In 1934 Moar and F. Roy Brown and two fellow pilots formed Wings Limited, an air-freighting company with headquarters at Winnipeg, Manitoba. By freeze-up, they had ten aircraft at work. One of the first junior pilots he hired was H.W. Seagrim. To put the Berens River gold mines into production, they flew the components for an entire sawmill, mining plant and hydro-electric plant across 200 miles (320 km) of wilderness, about half way up the east side of Lake Winnipeg. In 1936 he and air engineer J. McGinnis flew to the Barren Lands, and set up operations at Eskimo Point, 500 miles (805 km) from the nearest supporting aircraft and beyond radio range. From ports on the west coast of Hudson Bay, Moar transported freight and passengers to inland Hudson's Bay Company posts and other settlements, and brought out furs, for two successful seasons.

Skylines Express Limited

In 1937, with several other pilots, he formed Skylines Express Limited, and hired H. Hollick-Kenyon and T.F. Williams as pilots. The company scheduled air service between Toronto, Ontario, and Winnipeg, to service mining communities, but the Canadian government removed their operating licence to pave the way for Trans-Canada Airlines.

Flying in the North

Moar went to Edmonton, Alberta, in 1938 when he was hired as Operations Manager of Yukon Southern Air Transport by Grant McConachie. That summer he helped the Department of Transport select landing fields between Fort St. John, British Columbia, and Whitehorse, Yukon. These sites would later become the Northwest Staging Route, so valuable to the Allies during WW II.

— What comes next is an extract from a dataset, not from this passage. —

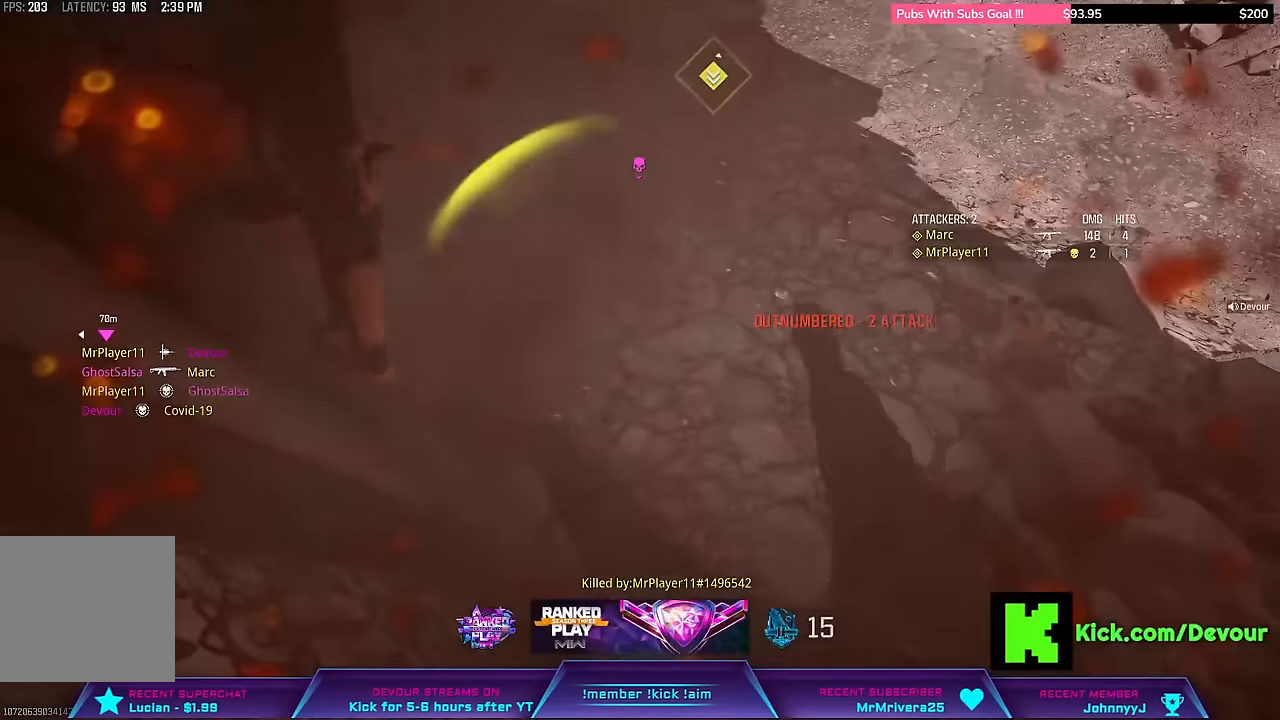
{"buttons": [], "left_stick": "center", "right_stick": "center", "events": []}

Moar flew many mercy flights in the north. A particularly difficult one was when a critically-ill patient at Cameron Bay, on Great Bear Lake, required immediate hospitalization during the spring break-up. It was not safe to fly aircraft on skis or floats, but the mining crew blasted a channel through the ice with dynamite and Moar flew the man to Yellowknife, Northwest Territories, safely.

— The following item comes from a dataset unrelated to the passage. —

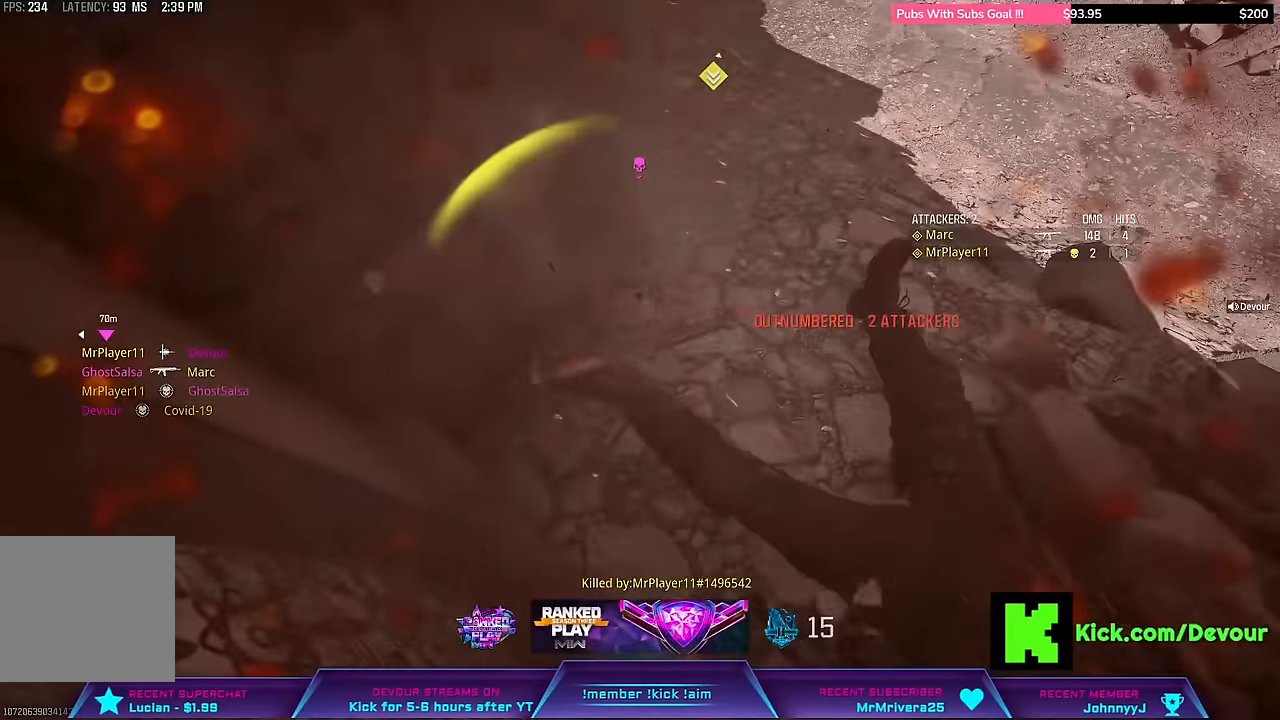
{"buttons": [], "left_stick": "center", "right_stick": "center", "events": []}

During World War II, Moar joined Aircraft Repair Limited at Edmonton, working with Harry Hayter to maintain Canada's military aircraft. In 1942, when Northwest Airlines designed their Edmonton to Fairbanks, Alaska route, it was Moar's aeronautical skills they sought to guide the inaugural flight.

At war's end he returned to flying the Mackenzie River route until 1949, when he retired after logging over 10,000 hours in the cruelest of geographic areas. Moar died in Victoria, British Columbia, on April 26, 1977.

In 1970 Jack Moar proposed that a large number of emergency landing strips be built in the Northwest Territories, equipped with cabins and emergency supplies. He felt that these could have been built for what is spent each year for search and rescue missions.

Jack Moar was inducted as a Member of Canada's Aviation Hall of Fame in 1974 at a ceremony held at Edmonton, Alberta.